The words that come to mind for my first not so lonesome traveler post is "traveling is easy." Are those the words to some song? This title "not so lonesome traveler" was something I thought about some years ago; I had visions of filling the pages of this blog with travel links and photos of adventures - mine and others. However, though I get to London twice or three times a year to visit my daugher and family (three grandchildren), visits which I love, my mainstay travel experiences are traced in the footprints that criss cross through each day here in Boise. This is, for now, my Rome and Paris and Istanbul.
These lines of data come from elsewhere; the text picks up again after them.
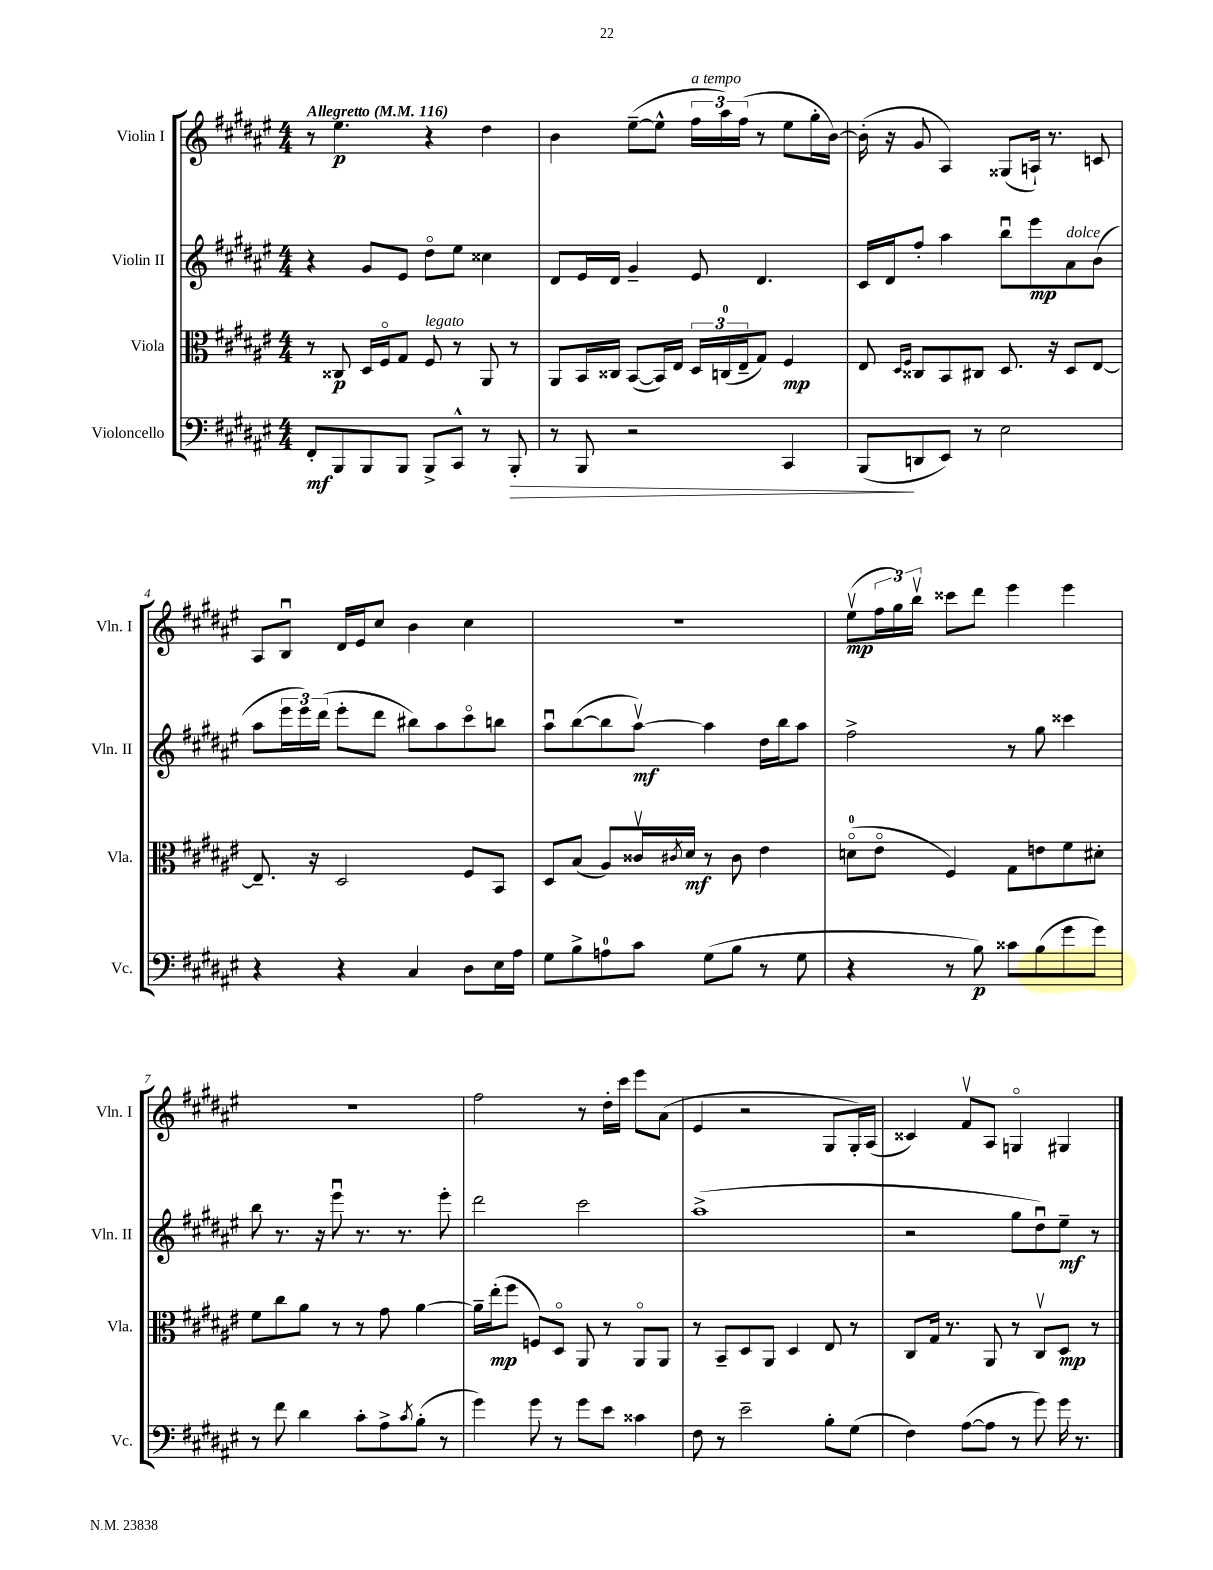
<<
\new StaffGroup <<
\new Staff = "s0" \with { instrumentName = "Violin I" shortInstrumentName = "Vln. I" } {
    \clef treble \key fis \major \numericTimeSignature \time 4/4 \tempo "Allegretto" 4 = 116
    r8 eis''4.\p r4 dis''4 |
    b'4 eis''8~--( eis''8-^ \tuplet 3/2 { fis''16^\markup { \italic "a tempo" } ais''16) fis''16( } r8 eis''8 gis''16-. b'16~) |
    b'16-.( r16 gis'8 ais4) gisis8( a16-!) r8. c'8 |
    ais8 b8\downbow dis'16 eis'16 cis''8 b'4 cis''4 |
    R1 |
    eis''8\upbow\mp( \tuplet 3/2 { fis''16 gis''16) b''16\upbow } cisis'''8 dis'''8 eis'''4 eis'''4 |
    R1 |
    fis''2 r8 dis''16-. cis'''16 eis'''8 ais'8( |
    eis'4 r2 gis8 gis16-.) ais16( |
    cisis'4) fis'8\upbow ais8 g4\flageolet gis4 \bar "|." |
}
\new Staff = "s1" \with { instrumentName = "Violin II" shortInstrumentName = "Vln. II" } {
    \clef treble \key fis \major \numericTimeSignature \time 4/4
    r4 gis'8 eis'8 dis''8\flageolet eis''8 cisis''4 |
    dis'8 eis'16 dis'16 gis'4-- eis'8 dis'4. |
    cis'16 dis'16 fis''8-. ais''4 b''8\downbow eis'''8\mp ais'8^\markup { \italic "dolce" } b'8( |
    ais''8 \tuplet 3/2 { eis'''16 eis'''16) dis'''16( } eis'''8-. dis'''8 bis''8) ais''8 cis'''8\flageolet b''8 |
    ais''8\downbow b''8~( b''8 ais''8~\upbow\mf) ais''4 dis''16 b''16 ais''8 |
    fis''2-> r8 gis''8 cisis'''4 |
    b''8 r8. r16 eis'''8\downbow r8. r8. eis'''8-. |
    dis'''2 cis'''2 |
    ais''1->( |
    r2 gis''8 dis''8\downbow) eis''8--\mf r8 \bar "|." |
}
\new Staff = "s2" \with { instrumentName = "Viola" shortInstrumentName = "Vla." } {
    \clef alto \key fis \major \numericTimeSignature \time 4/4
    r8 cisis8\p dis16 fis16\flageolet gis8 fis8^\markup { \italic "legato" } r8 ais,8 r8 |
    ais,8 b,16 cisis16 b,8~( b,16) eis16 \tuplet 3/2 { dis16 c16-0( eis16-- } gis8) fis4\mp |
    eis8 \grace { dis16 fis16 } cisis8 b,8 cis8 dis8. r16 dis8 eis8~ |
    eis8.-- r16 dis2 fis8 b,8 |
    dis8 b8( ais8) cisis'16\upbow \acciaccatura { cis'8 } dis'16\mf r8 cis'8 eis'4 |
    d'8-0\flageolet( eis'8\flageolet fis4) gis8 e'8 fis'8 dis'8-. |
    fis'8 cis''8 ais'8 r8 r8 gis'8 ais'4~ |
    ais'16-- eis''16-.\mp( fis''8 f8) dis8\flageolet ais,8 r8 ais,8\flageolet ais,8 |
    r8 b,8-- dis8 ais,8 dis4 eis8 r8 |
    cis8 gis16 r8. ais,8 r8 cis8\upbow dis8\mp r8 \bar "|." |
}
\new Staff = "s3" \with { instrumentName = "Violoncello" shortInstrumentName = "Vc." } {
    \clef bass \key fis \major \numericTimeSignature \time 4/4
    fis,8-.\mf b,,8 b,,8 b,,8 b,,8-> cis,8-^ r8 b,,8-.\> |
    r8 b,,8 r2 cis,4 |
    b,,8\!( d,8 eis,8) r8 eis2 |
    r4 r4 cis4 dis8 eis16 ais16 |
    gis8 b8-> a8-0 cis'8 gis8( b8 r8 gis8 |
    r4 r8 b8\p) cisis'8 b8( gis'8 gis'8) |
    r8 fis'8 dis'4 cis'8-. ais8-> \acciaccatura { cis'8 } b8-.( r8 |
    gis'4) gis'8 r8 gis'8 eis'8 cisis'4 |
    fis8 r8 eis'2-- b8-. gis8( |
    fis4) ais8~( ais8 r8 gis'8) gis'16 r8. \bar "|." |
}
>>
>>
Over time I find that this home territory - ie my life at age 6o plus - is more spacious than is sometimes comfortable. I never expected that my grandchildren and my two daughters would live on another continent. It is because roles I expected to play at this stage of life are not necessary, that  the unexpectedness of having many options come in. Right underneath the surface of a work week is a kind of dangerous flexibility. If I can pay attention, it sharpens seeing, hearing and interpreting - then each day's sidetrips - walking down to Starbucks on Sunday morning or taking a ride down to Lucky Peak -  emerge in an un-plan. A day can be a routine, but if I look carefully, camouflaged in the moments, usually invisible, are arrows reading, "why don't you try going this way?" Yet to follow those arrows, it is almost as if I have to step over a network of little walls that box in the day as a series of timelines. Coffee, work, lunch, work, a walk, dinner, etc. There is always the open invitaton to break things up - "go outside and play" our mothers used to tell us.

Not long ago, a friend was vividly describing being in Mexico and taking a side trip where she got to go on a zip line. That would be a stretch for me, I thought as she described what it was like. What, though, is going on here in my Monday or Tuesday that is comparable to the zip line? What is going on today that would take nerve to do? Write? Call? Paint? Cancel the work day? I heard a talk  the other evening by someone talking about how you can change things up by giving. He was saying, "just start where you are.....if you have closet to clean, do it now. If you have clothes to give away do it now. If you have someone with whom you want to make amends, do it now.." and he went on, "in being faithful to the smaller things then the greater things will arise.." For many years travel, to me, meant the greater things. The trip to Rome or the walking tour of Scotland. Those are possibilities, yes. These days, though, I make a hearty toast to any small whisp of curiosity that remolds the Mondays and Tuesdays because then I can travel every day without a map or a plan.